The St. Augustine plaza in the center of town also dates from the early Spanish colonial period. Today, religious, commercial and governmental buildings from various periods surround the plaza, including the Cathedral of St. Augustine, the vernacular public marketplace (1824), and the Gothic Revival Trinity Episcopal Church (1825). Within the interior of the plaza is the Spanish Constitution Obelisk (1814).
Located north of the central plaza along Matanzas Bay is the oldest and most imposing structure in the district, the Castillo de San Marcos. Originally constructed between 1672 and 1695, this impressive fortification has had many improvements and repairs since then. The symmetrical, four-bastioned fortification built around a square courtyard is made of native coquina stone. This National Monument is now a national park, a living history museum offering a range of guided tours, events and educational activities for all ages. A schedule of events for the Castillo can be viewed here.

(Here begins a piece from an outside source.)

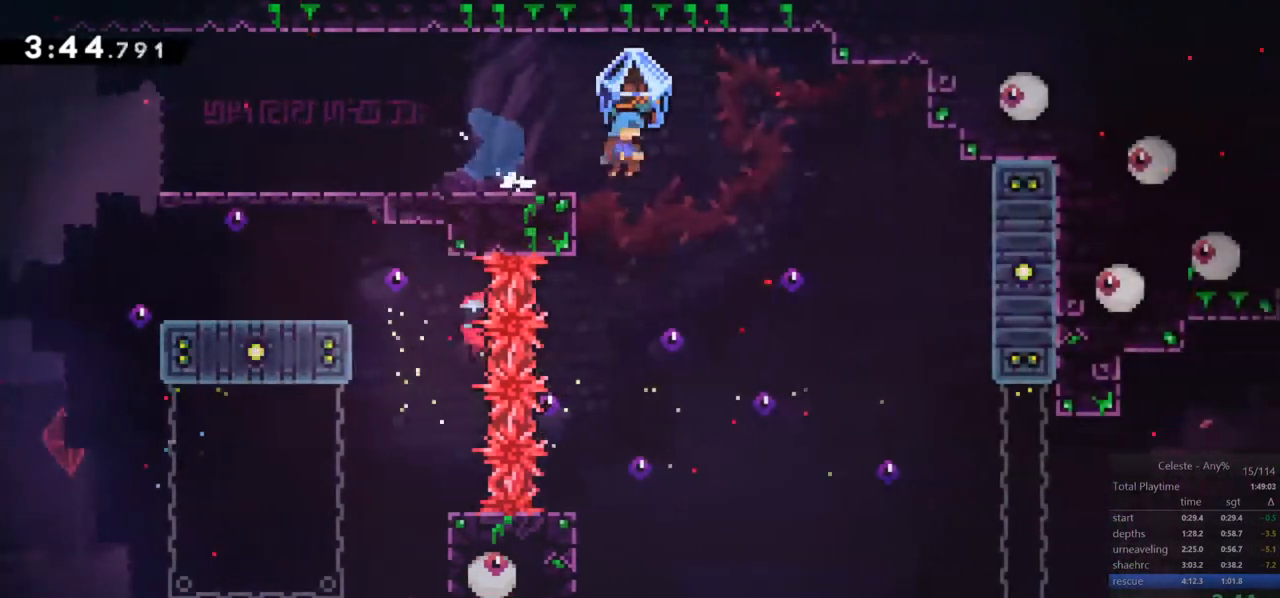
{"keys": ["down", "grab", "right"], "events": [[83, "right", "up"], [267, "right", "down"]]}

Interpreted exhibits and events are also available at the St. Augustine Historical Society Oldest House Museum Complex, which includes Florida’s oldest standing Spanish colonial residence, the González-Alvarez House, a National Historic Landmark at 14 St. Francis Street. Beyond the Spanish colonial period, the district contains significant architecture from different periods.
Archeological investigations have helped define the limits of the Spanish colonial city. They also are addressing important questions such as how the townspeople lived and adapted to change during the colonial period and how the town and its plan evolved into this major urban center in the Spanish New World.